* [Problem to solve] Extract from the entries below, exactly as given, only the lines from the line containing "There are plenty of opportunities!" to the line containing "our Graphite/InfluxDb intregration.", both lines included.

* [Source material]

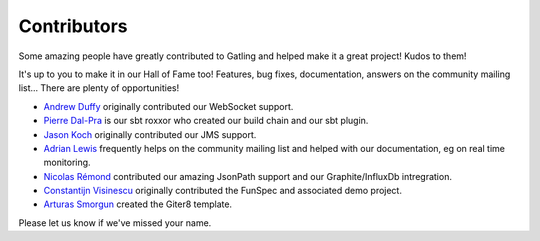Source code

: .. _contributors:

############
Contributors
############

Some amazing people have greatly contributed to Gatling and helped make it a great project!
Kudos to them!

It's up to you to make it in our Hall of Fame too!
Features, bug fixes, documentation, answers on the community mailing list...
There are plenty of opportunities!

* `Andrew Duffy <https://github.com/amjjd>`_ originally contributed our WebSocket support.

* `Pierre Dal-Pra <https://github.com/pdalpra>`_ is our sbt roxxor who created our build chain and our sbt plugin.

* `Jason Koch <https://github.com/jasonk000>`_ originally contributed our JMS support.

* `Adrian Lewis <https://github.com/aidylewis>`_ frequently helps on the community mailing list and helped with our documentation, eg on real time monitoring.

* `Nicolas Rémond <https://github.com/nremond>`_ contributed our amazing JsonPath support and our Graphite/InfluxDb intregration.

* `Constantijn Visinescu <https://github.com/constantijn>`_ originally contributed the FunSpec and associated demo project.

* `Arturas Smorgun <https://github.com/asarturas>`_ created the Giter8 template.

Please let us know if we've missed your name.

* * *

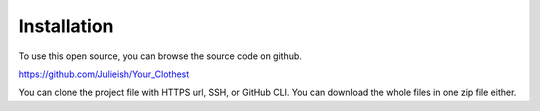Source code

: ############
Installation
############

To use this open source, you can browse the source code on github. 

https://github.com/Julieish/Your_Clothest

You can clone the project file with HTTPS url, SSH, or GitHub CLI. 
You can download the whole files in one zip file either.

* [Task response]
There are plenty of opportunities!

* `Andrew Duffy <https://github.com/amjjd>`_ originally contributed our WebSocket support.

* `Pierre Dal-Pra <https://github.com/pdalpra>`_ is our sbt roxxor who created our build chain and our sbt plugin.

* `Jason Koch <https://github.com/jasonk000>`_ originally contributed our JMS support.

* `Adrian Lewis <https://github.com/aidylewis>`_ frequently helps on the community mailing list and helped with our documentation, eg on real time monitoring.

* `Nicolas Rémond <https://github.com/nremond>`_ contributed our amazing JsonPath support and our Graphite/InfluxDb intregration.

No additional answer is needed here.